Note all of the above links are from mainstream media reports. While it’s possible the inconsistencies are simply errors that typically occur in the early stage of a major breaking story, the fact that journalists are not asking tough questions sets the stage for government intervention that uses fear to enact new laws that, over time, can trample basic human rights, privacy and freedoms (while conveniently tapping into a huge budgets allocated for “security”). Privacy doesn’t just impact your email – it’s just about everything in this increasingly digital world including online banking, your (real-time) movement, health records, text messages, photo albums, social circles, religious beliefs, biometric data and more. Now imagine if Hitler had that power at his finger tips.

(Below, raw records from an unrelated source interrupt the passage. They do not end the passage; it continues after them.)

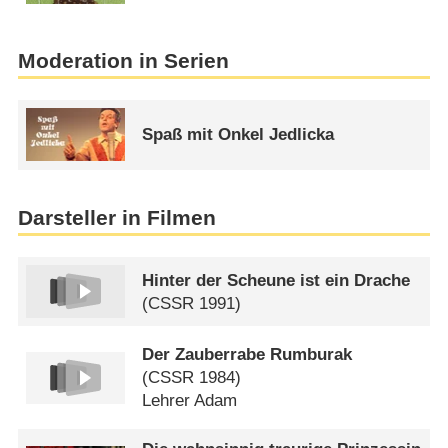
Moderation in Serien
Spaß mit Onkel Jedlicka
Darsteller in Filmen
Hinter der Scheune ist ein Drache
(
CSSR
1991)
Der Zauberrabe Rumburak
(
CSSR
1984)
Lehrer Adam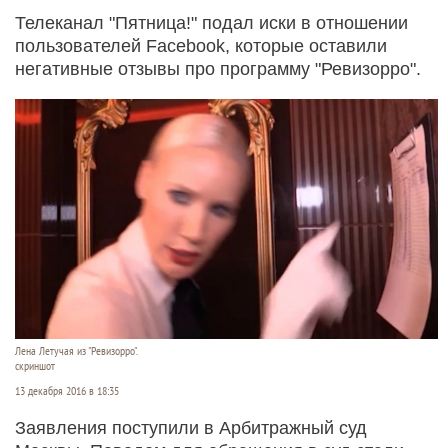
Телеканал "Пятница!" подал иски в отношении
пользователей Facebook, которые оставили
негативные отзывы про программу "Ревизорро".
Лена Летучая из "Ревизорро".
скриншот
13 декабря 2016 в 18:35
Заявления поступили в Арбитражный суд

Canada is not exempt from leveraging “good tragedies” for political gain. Buried within yesterday’s announcement of a thwarted terrorist attack on Via Rail is the police admission that an attack was not “imminent.” After a year of surveillance, however, the timing of yesterday’s arrest just happens to coincide with anti-terror bill S7 currently being debated in the House of Commons.
Incidentally, it’s not just us armchair skeptics who are suspicious of the timing. The Toronto Star is as well. The bill has enough alarming legal question marks to warrant being rushed through debate, prompting the Canadian Bar Association to warn it “has the potential to violate basic rights and freedoms of Canadians” without actually improving security. Thanks to an unquestioning media and ever-secretive government, few Canadians are familiar with the implications of the new law and fewer care as long as we feel safer, despite the fact that terrorism kills less Canadians annually than McDonalds.

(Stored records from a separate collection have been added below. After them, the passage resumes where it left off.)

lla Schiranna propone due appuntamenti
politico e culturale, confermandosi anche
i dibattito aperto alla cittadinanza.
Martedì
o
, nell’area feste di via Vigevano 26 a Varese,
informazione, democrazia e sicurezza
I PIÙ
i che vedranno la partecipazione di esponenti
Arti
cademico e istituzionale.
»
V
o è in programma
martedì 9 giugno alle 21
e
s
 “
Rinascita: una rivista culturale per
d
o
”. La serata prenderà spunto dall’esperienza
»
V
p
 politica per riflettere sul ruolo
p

The end result of these societal trends is an outcome only a terrorist could love: erosion of personal liberties including the premise “innocent until proven guilty,” the corporate toothlessness of a “free press” more interested in the Kardashians than holding governments accountable, the overnight loss of privacy – and ultimately the diminishment of democracy itself.
Truth is indeed the first casualty of war, particularly when the war is as staged as the premise of reporting.